About Viking Therapeutics, Inc.
Viking Therapeutics is a clinical-stage biopharmaceutical company focused on the development of novel first-in-class or best-in-class therapies for the treatment of metabolic and endocrine disorders, with three compounds currently in clinical trials. Viking's research and development activities leverage its expertise in metabolism to develop innovative therapeutics designed to improve patients' lives. The company's clinical programs include VK2809, a novel, orally available, small molecule selective thyroid hormone receptor beta agonist for the treatment of lipid and metabolic disorders, which is currently being evaluated in a Phase 2b study for the treatment of biopsy-confirmed non-alcoholic steatohepatitis (NASH) and fibrosis. In a Phase 2a trial for the treatment of non-alcoholic fatty liver disease (NAFLD) and elevated LDL-C, patients who received VK2809 demonstrated statistically significant reductions in LDL-C and liver fat content compared with patients who received placebo. The company is also developing VK2735, a novel dual agonist of the glucagon-like peptide 1 (GLP-1) and glucose-dependent insulinotropic polypeptide (GIP) receptors for the potential treatment of various metabolic disorders. Data from a Phase 1 and a Phase 2a trial evaluating VK2735 (dosed subcutaneously) for metabolic disorders demonstrated an encouraging safety and tolerability profile as well as positive signs of clinical benefit. The company is also evaluating an oral formulation of VK2735 in a Phase 1 trial. In the rare disease space, the company is developing VK0214, a novel, orally available, small molecule selective thyroid hormone receptor beta agonist for the potential treatment of X-linked adrenoleukodystrophy (X-ALD). VK0214 is currently being evaluated in a Phase 1b clinical trial in patients with the adrenomyeloneuropathy (AMN) form of X-ALD. The company holds exclusive worldwide rights to a portfolio of five therapeutic programs, including VK2809 and VK0214, which are based on small molecules licensed from Ligand Pharmaceuticals Incorporated.

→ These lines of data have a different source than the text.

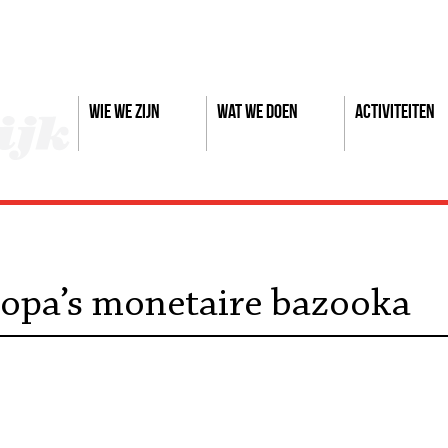
Wie we zijn
Wat we doen
Activiteiten
ropa’s monetaire bazooka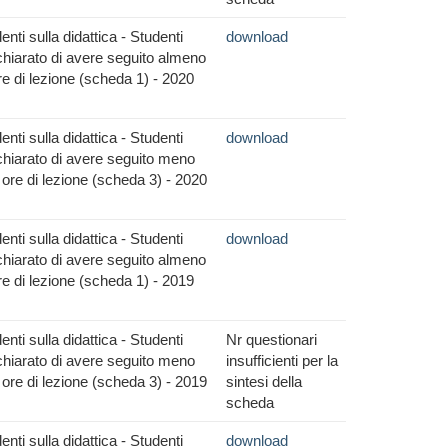
nti sulla didattica - Studenti
download
hiarato di avere seguito almeno
re di lezione (scheda 1) - 2020
nti sulla didattica - Studenti
download
hiarato di avere seguito meno
 ore di lezione (scheda 3) - 2020
nti sulla didattica - Studenti
download
hiarato di avere seguito almeno
re di lezione (scheda 1) - 2019
nti sulla didattica - Studenti
Nr questionari
hiarato di avere seguito meno
insufficienti per la
 ore di lezione (scheda 3) - 2019
sintesi della
scheda
nti sulla didattica - Studenti
download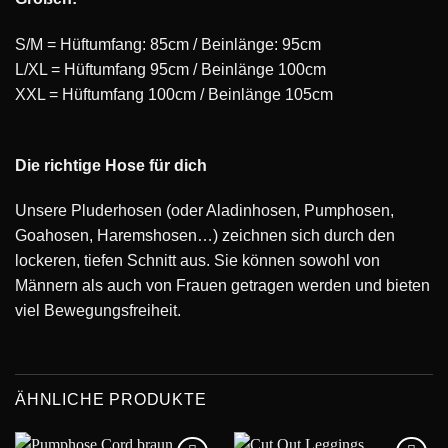
S/M = Hüftumfang: 85cm / Beinlänge: 95cm
L/XL = Hüftumfang 95cm / Beinlänge 100cm
XXL = Hüftumfang 100cm / Beinlänge 105cm
Die richtige Hose für dich
Unsere Pluderhosen (oder Aladinhosen, Pumphosen,
Goahosen, Haremshosen…) zeichnen sich durch den
lockeren, tiefen Schnitt aus. Sie können sowohl von
Männern als auch von Frauen getragen werden und bieten
viel Bewegungsfreiheit.
ÄHNLICHE PRODUKTE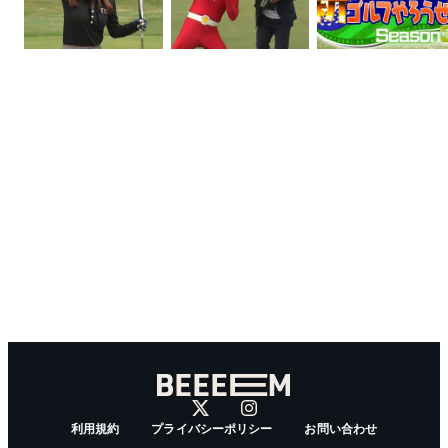
利用規約
プライバシーポリシー
お問い合わせ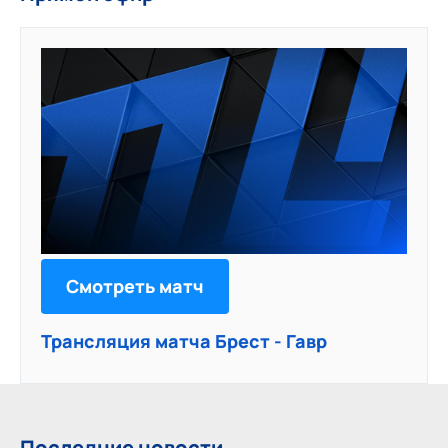
Смотреть матч
Трансляция матча Брест - Гавр
Последние новости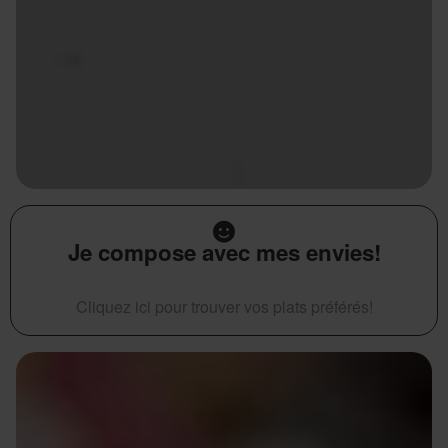
Je compose avec mes envies!
Cliquez ici pour trouver vos plats préférés!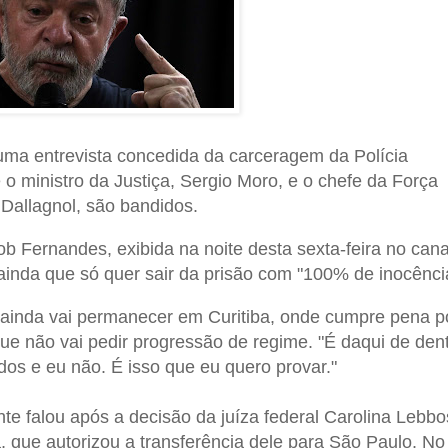
uma entrevista concedida da carceragem da Polícia
 o ministro da Justiça, Sergio Moro, e o chefe da Força
 Dallagnol, são bandidos.
ob Fernandes, exibida na noite desta sexta-feira no cana
ainda que só quer sair da prisão com "100% de inocênci
ainda vai permanecer em Curitiba, onde cumpre pena p
ue não vai pedir progressão de regime. "É daqui de den
os e eu não. É isso que eu quero provar."
nte falou após a decisão da juíza federal Carolina Lebbo
 que autorizou a transferência dele para São Paulo. No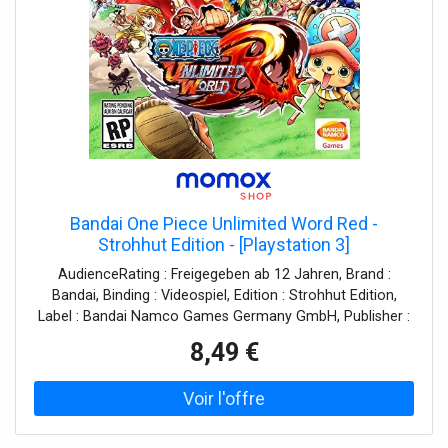
Bandai One Piece Unlimited Word Red -
Strohhut Edition - [Playstation 3]
AudienceRating : Freigegeben ab 12 Jahren, Brand :
Bandai, Binding : Videospiel, Edition : Strohhut Edition,
Label : Bandai Namco Games Germany GmbH, Publisher :
Bandai Namco Games Germany GmbH, medium :
8,49 €
Videospiel, 0 : Playstation 3, 0 : PlayStation 3, releaseDate :
2014-06-27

This press release contains forward-looking statements regarding Viking Therapeutics, Inc., under the safe harbor provisions of the U.S. Private Securities Litigation Reform Act of 1995, including statements about Viking's expectations regarding its clinical and preclinical development programs. Forward-looking statements are subject to risks and uncertainties that could cause actual results to differ materially and adversely and reported results should not be considered as an indication of future performance. These risks and uncertainties include, but are not limited to: risks associated with the success, cost and timing of Viking's product candidate development activities and clinical trials, including those for VK2735, VK0214, VK2809, and the company's other incretin receptor agonists; risks that prior clinical and preclinical results may not be replicated; risks regarding regulatory requirements; and other risks that are described in Viking's most recent periodic reports filed with the Securities and Exchange Commission, including Viking's Annual Report on Form 10-K for the year ended December 31, 2023 including the risk factors set forth in those filings. These forward-looking statements speak only as of the date hereof. Viking disclaims any obligation to update these forward-looking statements except as required by law.